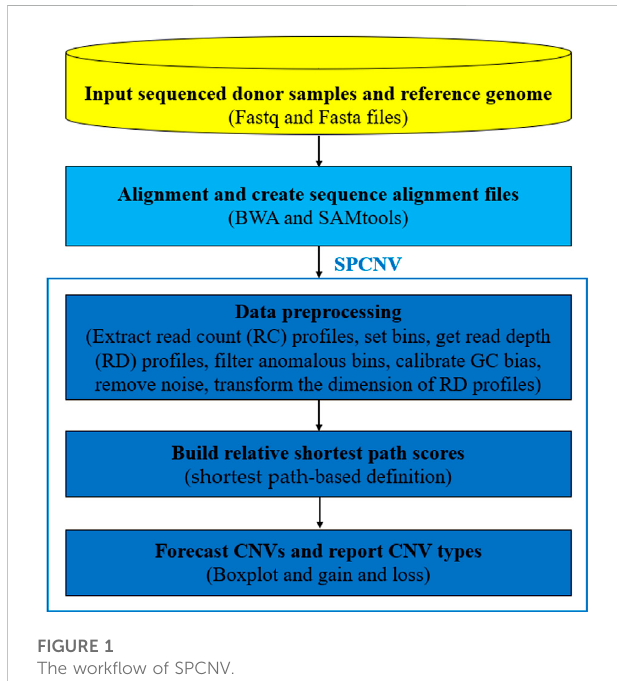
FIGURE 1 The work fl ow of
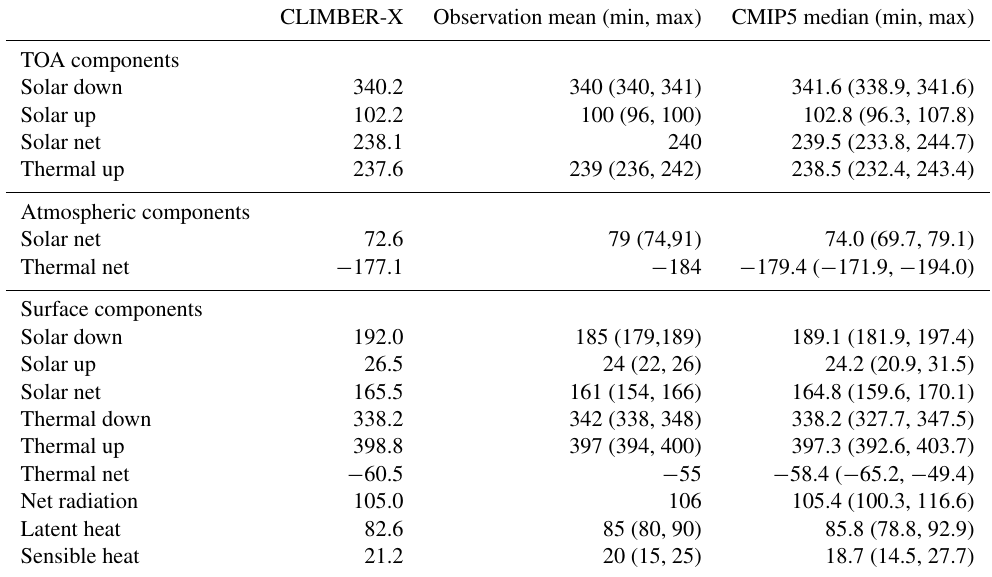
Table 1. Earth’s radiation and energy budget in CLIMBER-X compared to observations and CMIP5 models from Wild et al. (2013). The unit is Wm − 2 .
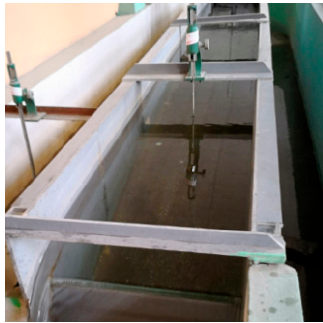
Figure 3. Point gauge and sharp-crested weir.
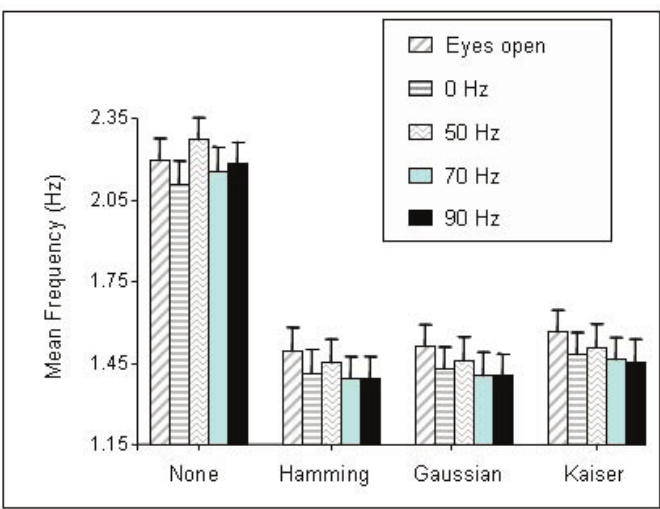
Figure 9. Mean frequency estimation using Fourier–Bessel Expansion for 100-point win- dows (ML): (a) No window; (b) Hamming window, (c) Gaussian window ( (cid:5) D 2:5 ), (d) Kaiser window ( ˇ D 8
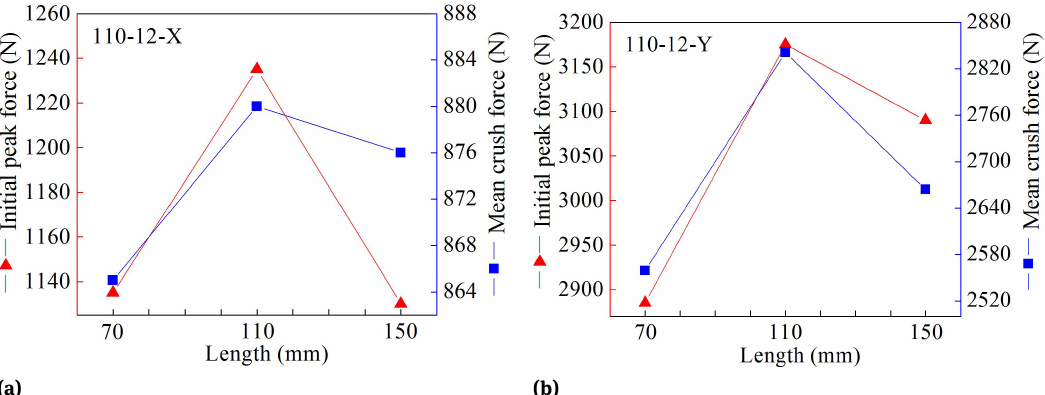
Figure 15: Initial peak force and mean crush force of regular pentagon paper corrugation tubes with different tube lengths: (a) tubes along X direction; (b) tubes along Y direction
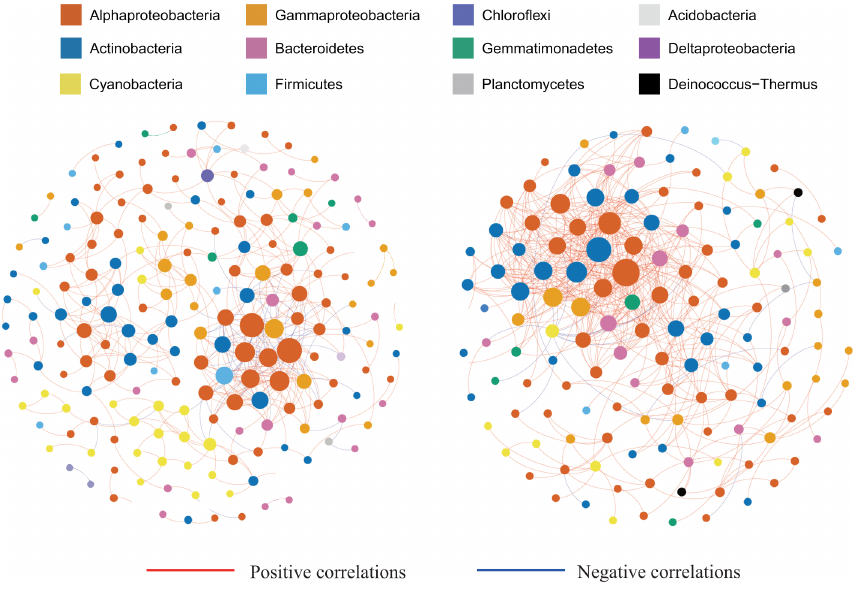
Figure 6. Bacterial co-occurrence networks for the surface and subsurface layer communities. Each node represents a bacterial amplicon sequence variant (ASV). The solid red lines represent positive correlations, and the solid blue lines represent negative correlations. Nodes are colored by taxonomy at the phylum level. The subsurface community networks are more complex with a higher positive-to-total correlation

****************************************

**WHAT THE EXERCISE ASKS**
Find the line with "Figure 3. Point gauge and sharp-crested weir." in the listing above, then write it out along with every later line through the last one, exactly, omitting pictures.

**RESPONSE TO THE EXERCISE**
Figure 3. Point gauge and sharp-crested weir.
Figure 9. Mean frequency estimation using Fourier–Bessel Expansion for 100-point win- dows (ML): (a) No window; (b) Hamming window, (c) Gaussian window ( (cid:5) D 2:5 ), (d) Kaiser window ( ˇ D 8
Figure 15: Initial peak force and mean crush force of regular pentagon paper corrugation tubes with different tube lengths: (a) tubes along X direction; (b) tubes along Y direction
Figure 6. Bacterial co-occurrence networks for the surface and subsurface layer communities. Each node represents a bacterial amplicon sequence variant (ASV). The solid red lines represent positive correlations, and the solid blue lines represent negative correlations. Nodes are colored by taxonomy at the phylum level. The subsurface community networks are more complex with a higher positive-to-total correlation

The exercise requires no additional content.